2. Tenant shall be prohibited from engaging in any
dissolution, liquidation, consolidation, merger, or asset sale, except as
expressly permitted by this Lease.
3. Tenant shall be prohibited from engaging in any other
business activity.
4. Tenant shall be prohibited from amending Tenant's
Operating Agreement or Articles of Organization.
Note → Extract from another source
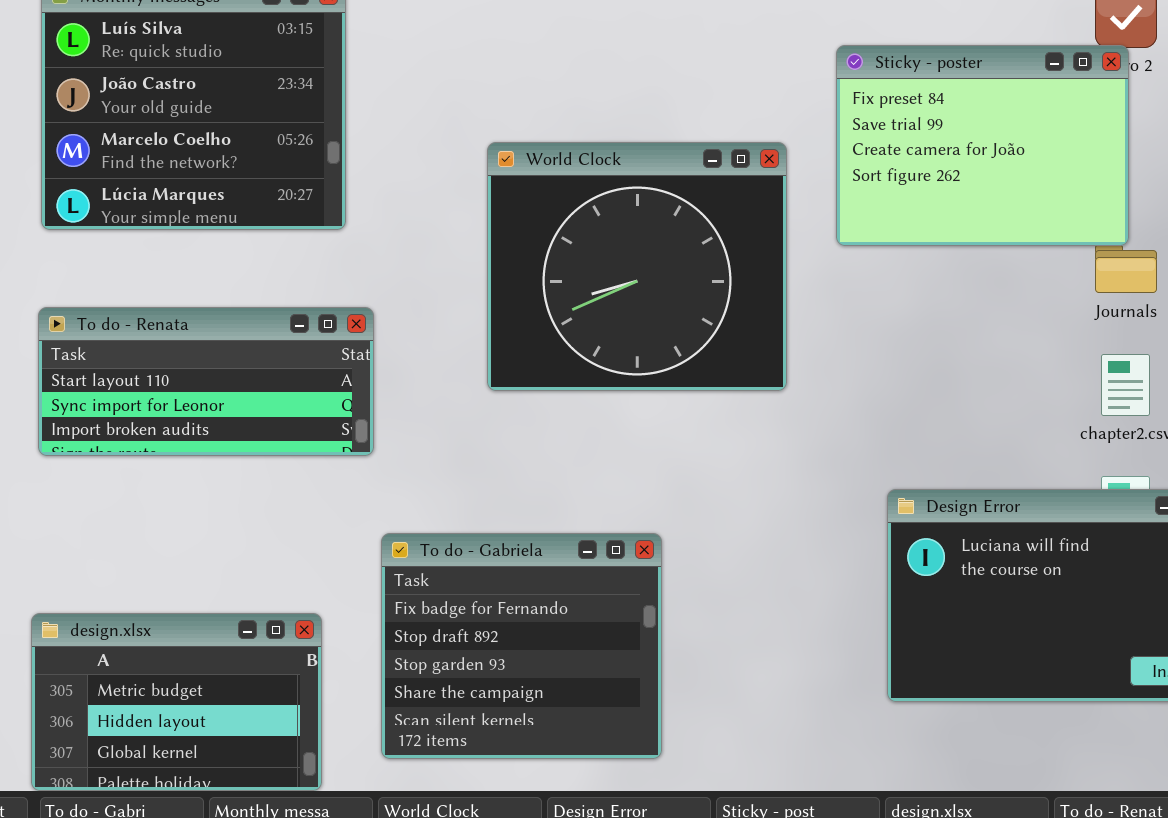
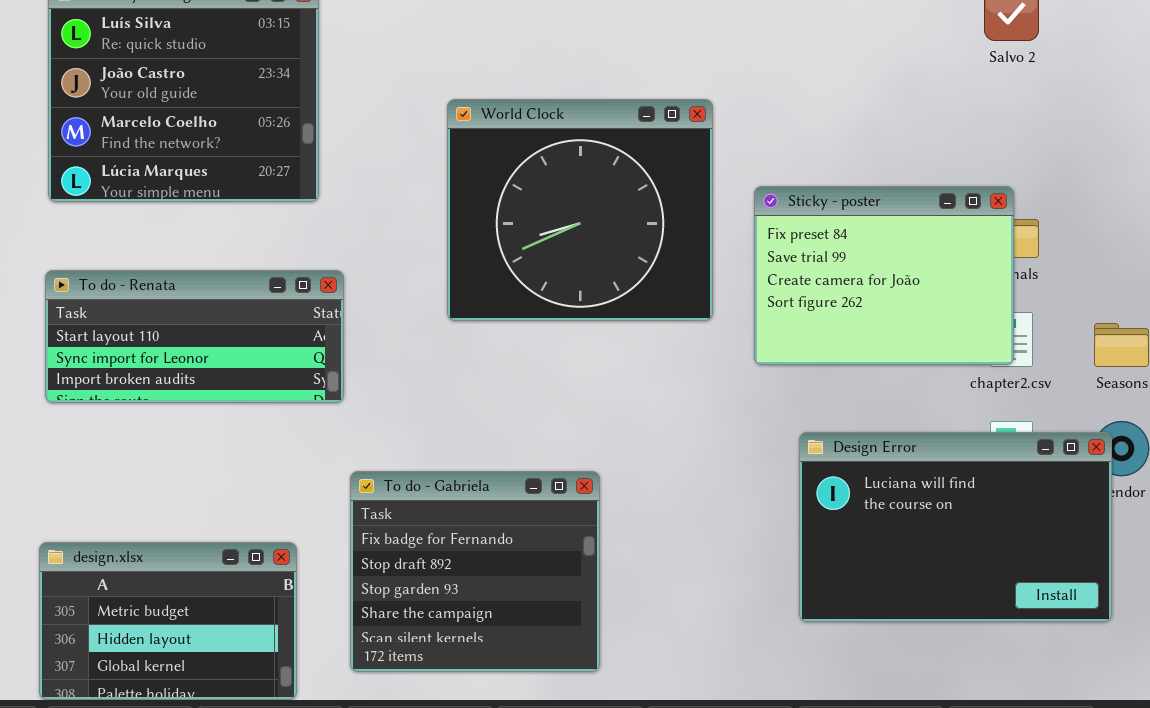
Sticky - poster: [836,45,1129,246] -> [754,186,1014,365], moved
World Clock: [487,142,787,391] -> [447,99,713,321], moved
5. The consent of all of the members of the Tenant shall
be required in order to voluntarily:
(a) file a bankruptcy or insolvency petition or otherwise
institute insolvency proceedings;
(b) dissolve, liquidate, consolidate, merge, or sell all
or substantially all of the assets of the
Tenant;
6. Tenant agrees:
(a) to maintain books and records and bank accounts
separate from any other person or entity;
(b) not to commingle assets or funds with those of any
other person or entity;
(c) to conduct its own business in its own name;
(d) to maintain its assets in such a manner that it is
not costly or difficult to segregate,
identify or ascertain such assets;
(e) to prepare separate tax returns and financial
statements, or if part of a consolidated
group, to be shown as a separate member of
such group;
(f) to pay its own liabilities out of its own funds;
(g) to observe all limited liability company formalities;
Exhibit G - Page 1
(h) to transact all business with affiliates on an
arm's-length basis and pursuant to
enforceable agreements;
(i) to pay the salaries of its own employees;
(j) not to guarantee or become obligated for the debts of
any other person or entity or hold out its
credit as being available to satisfy the
obligations of others or pay the debts or
obligations of any other person or entity;
(k) to allocate and charge fairly and reasonably any
common employee or overhead shared with
affiliates;
(l) to use separate stationary, invoices, and checks;
(m) not to pledge its assets for the benefit of any other
person or entity.
(n) to hold itself out to creditors and the public as a
legal entity separate and distinct from any
other person or entity.
B. The above requirements are applicable so long as the Tenant is
a limited liability company. If the entity structure of Tenant is different,
Landlord shall formulate requirements that are specific to Tenant's actual
entity structure, but similar in concept to the requirements set forth above.